James Earl Ray (March 10, 1928 - April 23, 1998) was the convicted assassin of Martin Luther King Jr..
Ray was arrested in London on June 8, 1968 for King's April 4 assassination and he plead guilty in Memphis, Tennessee on March 10.
He was sentenced to serve 99 years in prison, thereby avoiding the possibility of a death sentence, although it is highly unlikely that he would have been executed even if he had been sentenced to death, as the US Supreme Court's 1972 decision in the case of Furman v. Georgia invalidated all death penalty laws then in force.

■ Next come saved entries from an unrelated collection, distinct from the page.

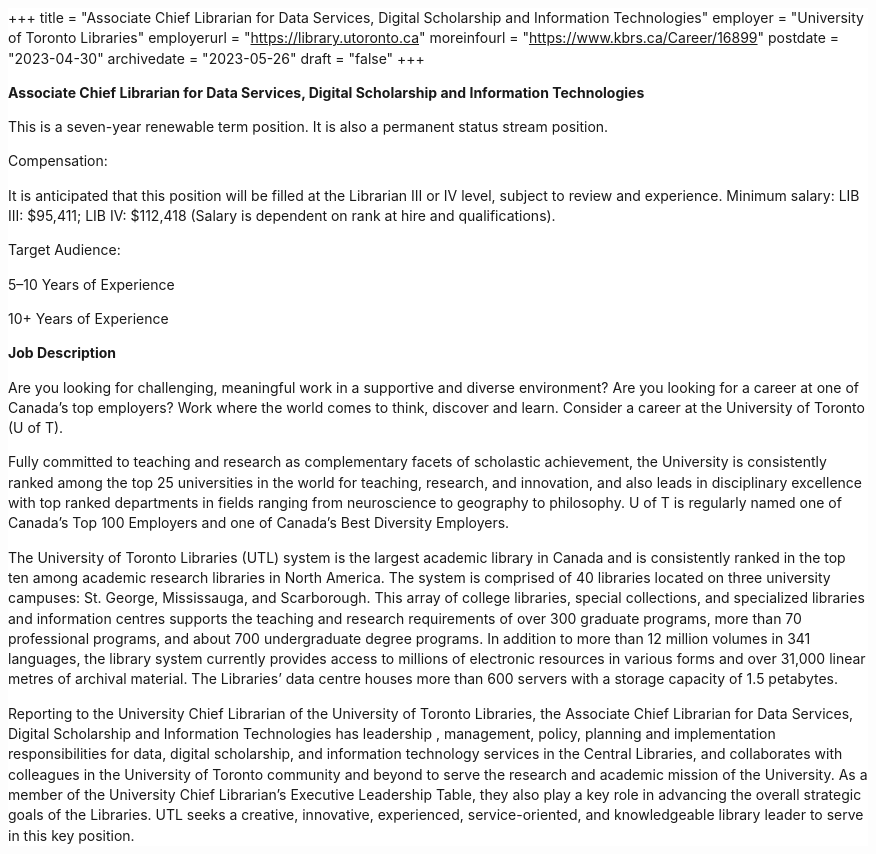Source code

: +++
title = "Associate Chief Librarian for Data Services, Digital Scholarship and Information Technologies"
employer = "University of Toronto Libraries"
employerurl = "https://library.utoronto.ca"
moreinfourl = "https://www.kbrs.ca/Career/16899"
postdate = "2023-04-30"
archivedate = "2023-05-26"
draft = "false"
+++

**Associate Chief Librarian for Data Services, Digital Scholarship and Information Technologies**

 This is a seven-year renewable term position. It is also a permanent status stream position.

Compensation: 

It is anticipated that this position will be filled at the Librarian III or IV level, subject to review and experience. Minimum salary: LIB III: $95,411; LIB IV: $112,418 (Salary is dependent on rank at hire and qualifications).

Target Audience:

5–10 Years of Experience

10+ Years of Experience

**Job Description**

Are you looking for challenging, meaningful work in a supportive and diverse environment? Are you looking for a career at one of Canada’s top employers? Work where the world comes to think, discover and learn. Consider a career at the University of Toronto (U of T).

Fully committed to teaching and research as complementary facets of scholastic achievement, the University is consistently ranked among the top 25 universities in the world for teaching, research, and innovation, and also leads in disciplinary excellence with top ranked departments in fields ranging from neuroscience to geography to philosophy. U of T is regularly named one of Canada’s Top 100 Employers and one of Canada’s Best Diversity Employers.

The University of Toronto Libraries (UTL) system is the largest academic library in Canada and is consistently ranked in the top ten among academic research libraries in North America. The system is comprised of 40 libraries located on three university campuses: St. George, Mississauga, and Scarborough. This array of college libraries, special collections, and specialized libraries and information centres supports the teaching and research requirements of over 300 graduate programs, more than 70 professional programs, and about 700 undergraduate degree programs. In addition to more than 12 million volumes in 341 languages, the library system currently provides access to millions of electronic resources in various forms and over 31,000 linear metres of archival material. The Libraries’ data centre houses more than 600 servers with a storage capacity of 1.5 petabytes.

Reporting to the University Chief Librarian of the University of Toronto Libraries, the Associate Chief Librarian for Data Services, Digital Scholarship and Information Technologies has leadership , management, policy, planning and implementation responsibilities for data, digital scholarship, and information technology services in the Central Libraries, and collaborates with colleagues in the University of Toronto community and beyond to serve the research and academic mission of the University. As a member of the University Chief Librarian’s Executive Leadership Table, they also play a key role in advancing the overall strategic goals of the Libraries. UTL seeks a creative, innovative, experienced, service-oriented, and knowledgeable library leader to serve in this key position.
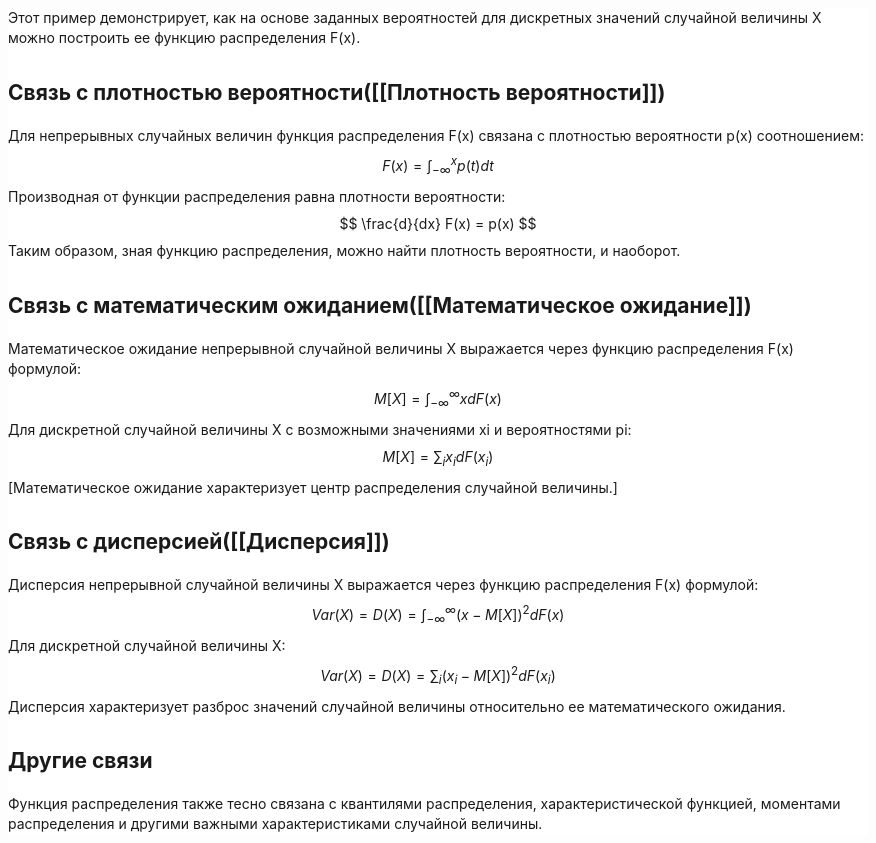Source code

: Этот пример демонстрирует, как на основе заданных вероятностей для дискретных значений случайной величины X можно построить ее функцию распределения F(x).

## Связь с плотностью вероятности([[Плотность вероятности]])

Для непрерывных случайных величин функция распределения F(x) связана с плотностью вероятности p(x) соотношением: $$ F(x) = \int_{-\infty}^{x} p(t) dt $$ Производная от функции распределения равна плотности вероятности: $$ \frac{d}{dx} F(x) = p(x) $$Таким образом, зная функцию распределения, можно найти плотность вероятности, и наоборот.

## Связь с математическим ожиданием([[Математическое ожидание]])

Математическое ожидание  непрерывной случайной величины X выражается через функцию распределения F(x) формулой: $$ M[X] = \int_{-\infty}^{\infty} x dF(x) $$Для дискретной случайной величины X с возможными значениями xi и вероятностями pi:$$ M[X] = \sum_{i} x_i dF(x_i) $$[Математическое ожидание характеризует центр распределения случайной величины.]

## Связь с дисперсией([[Дисперсия]])

Дисперсия непрерывной случайной величины X выражается через функцию распределения F(x) формулой: $$ Var(X) =  D(X) = \int_{-\infty}^{\infty} (x - M[X])^2 dF(x) $$Для дискретной случайной величины X: $$ Var(X) = D(X) = \sum_{i} (x_i - M[X])^2 dF(x_i) $$Дисперсия характеризует разброс значений случайной величины относительно ее математического ожидания.

## Другие связи

Функция распределения также тесно связана с квантилями распределения, характеристической функцией, моментами распределения и другими важными характеристиками случайной величины.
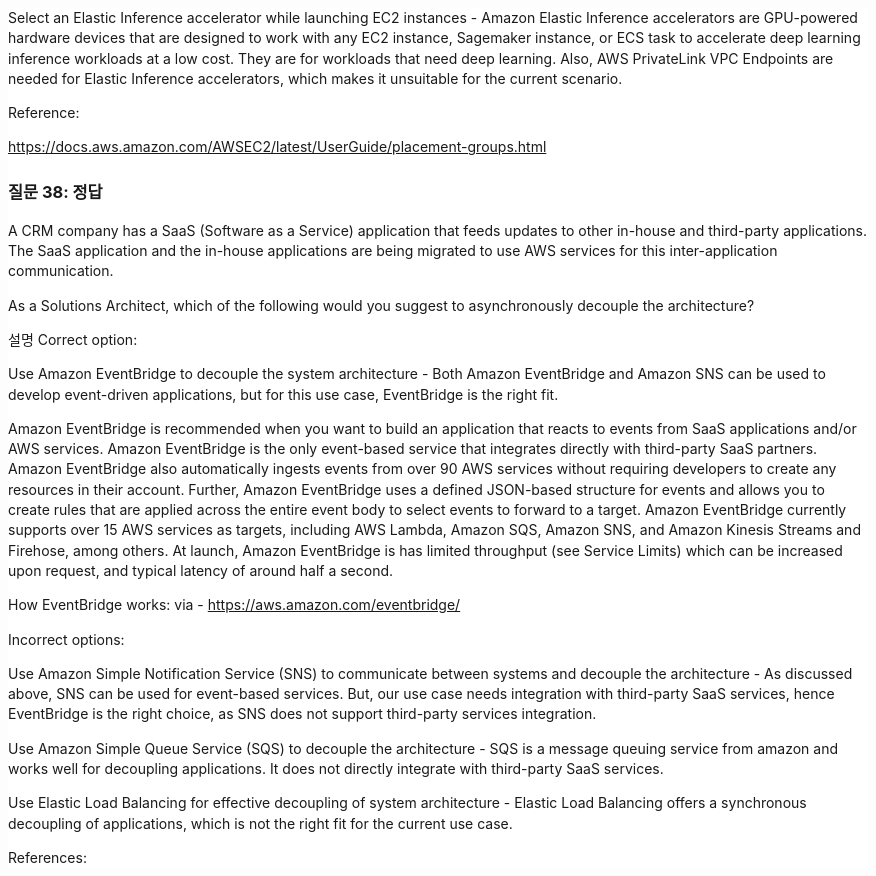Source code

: Select an Elastic Inference accelerator while launching EC2 instances - Amazon Elastic Inference accelerators are GPU-powered hardware devices that are designed to work with any EC2 instance, Sagemaker instance, or ECS task to accelerate deep learning inference workloads at a low cost. They are for workloads that need deep learning. Also, AWS PrivateLink VPC Endpoints are needed for Elastic Inference accelerators, which makes it unsuitable for the current scenario.

Reference:

https://docs.aws.amazon.com/AWSEC2/latest/UserGuide/placement-groups.html

### 질문 38: 정답
A CRM company has a SaaS (Software as a Service) application that feeds updates to other in-house and third-party applications. The SaaS application and the in-house applications are being migrated to use AWS services for this inter-application communication.

As a Solutions Architect, which of the following would you suggest to asynchronously decouple the architecture?





설명
Correct option:

Use Amazon EventBridge to decouple the system architecture - Both Amazon EventBridge and Amazon SNS can be used to develop event-driven applications, but for this use case, EventBridge is the right fit.

Amazon EventBridge is recommended when you want to build an application that reacts to events from SaaS applications and/or AWS services. Amazon EventBridge is the only event-based service that integrates directly with third-party SaaS partners. Amazon EventBridge also automatically ingests events from over 90 AWS services without requiring developers to create any resources in their account. Further, Amazon EventBridge uses a defined JSON-based structure for events and allows you to create rules that are applied across the entire event body to select events to forward to a target. Amazon EventBridge currently supports over 15 AWS services as targets, including AWS Lambda, Amazon SQS, Amazon SNS, and Amazon Kinesis Streams and Firehose, among others. At launch, Amazon EventBridge is has limited throughput (see Service Limits) which can be increased upon request, and typical latency of around half a second.

How EventBridge works:  via - https://aws.amazon.com/eventbridge/

Incorrect options:

Use Amazon Simple Notification Service (SNS) to communicate between systems and decouple the architecture - As discussed above, SNS can be used for event-based services. But, our use case needs integration with third-party SaaS services, hence EventBridge is the right choice, as SNS does not support third-party services integration.

Use Amazon Simple Queue Service (SQS) to decouple the architecture - SQS is a message queuing service from amazon and works well for decoupling applications. It does not directly integrate with third-party SaaS services.

Use Elastic Load Balancing for effective decoupling of system architecture - Elastic Load Balancing offers a synchronous decoupling of applications, which is not the right fit for the current use case.

References:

He recanted his confession within three days after his conviction, claiming that a person with the alias 'Raoul' was involved, as was his brother Johnny, but not himself. He spent the remainder of his life attempting (unsuccessfully) to withdraw his guilty plea.
Ray and six other convicts escaped from Brushy Mountain State Prison in Petros, Tennessee on June 10, 1977 shortly after Ray testified that he did not shoot King to the House Select Committee on Assassinations, but were recaptured on June 13 and returned to prison. (http://knoxville.fbi.gov/hist.htm) More years were then added to his sentence for attempting to escape from the penitentiary.
Ray died from complications related to kidney disease, caused by hepatitis C. The hepatitis C was probably contracted as a result of a blood transfusion given after a stabbing whilst at Brushy Mountain State Penitentiary.
In 1997 Martin Luther King's son Dexter King met with Ray, and publicly supported Ray's efforts to obtain a trial. Attorney General Janet Reno launched a probe the following year. In 2000 it concluded that there was no credible evidence to support Ray's conspiracy theory claim.